◆ TEXTABSCHNITT
-.-.-
# Temperaturverträglichkeitsskala für Fische



## Teichforum.info (14. Juli 2003)

Hallo Zusammen,

wenn ich an mein Aquariumbuch denke und die Fischbeschreibungen dort - so stehen da immer Temperaturangaben von - bis - welche die Fische wohl ertragen. Jetzt hab ich grad unsere Links durchgeschaut - alle Seiten bei Fischen und nicht wirklich was gefunden, was mir sagt, was für Temperaturschwankungen die Teichfische so mitmachen (einigermaßen gerne). Wenn ich mir z.B. übelege, Fische in meinen Bachlauf zu tun (und sie im Winter ins Aquarium zu tun - dann sollten das ja Fische sein, die Temperaturen von was weiß ich 16 Grad bis 30 Grad abkönnen - so es solche Fische gibt? Wenn jemand von Euch da was weiß - einen Link oder was in den eigenen grauen Zellen gespeichert hat - ich freu mich auf Infos!
-.-.-
◆ BEREITGESTELLTES MATERIAL
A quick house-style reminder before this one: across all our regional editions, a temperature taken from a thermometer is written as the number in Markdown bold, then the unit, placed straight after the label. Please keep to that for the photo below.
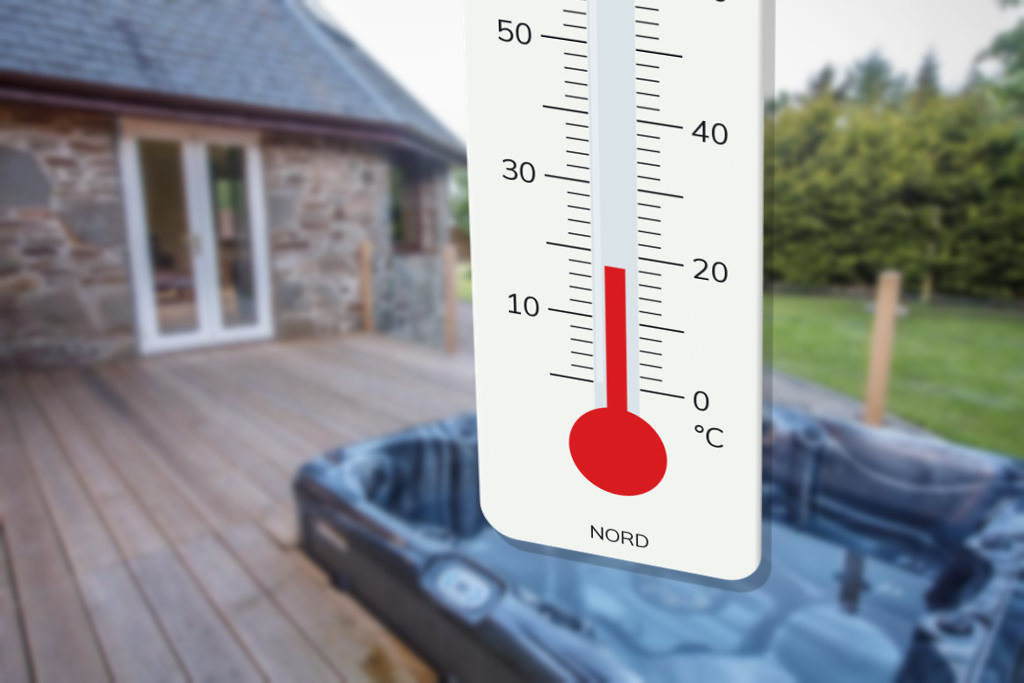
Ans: **18** °C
-.-.-
◆ ZU ERLEDIGENDE AUFGABEN
1) Welchen Temperaturbereich sollen Fische laut dem Forumsbeitrag zur Temperaturverträglichkeit aushalten, wenn sie im Bachlauf leben und im Winter ins Aquarium kommen?
2) Gib aus dem Forumsbeitrag zur Temperaturverträglichkeit den Wortlaut wieder, beginnend bei „## Teichforum.info (14.“ und endend bei „mich auf Infos!“.

◆ GELÖSTE AUFGABEN
1) Etwa 16 Grad bis 30 Grad.

2)
## Teichforum.info (14. Juli 2003)

Hallo Zusammen,

wenn ich an mein Aquariumbuch denke und die Fischbeschreibungen dort - so stehen da immer Temperaturangaben von - bis - welche die Fische wohl ertragen. Jetzt hab ich grad unsere Links durchgeschaut - alle Seiten bei Fischen und nicht wirklich was gefunden, was mir sagt, was für Temperaturschwankungen die Teichfische so mitmachen (einigermaßen gerne). Wenn ich mir z.B. übelege, Fische in meinen Bachlauf zu tun (und sie im Winter ins Aquarium zu tun - dann sollten das ja Fische sein, die Temperaturen von was weiß ich 16 Grad bis 30 Grad abkönnen - so es solche Fische gibt? Wenn jemand von Euch da was weiß - einen Link oder was in den eigenen grauen Zellen gespeichert hat - ich freu mich auf Infos!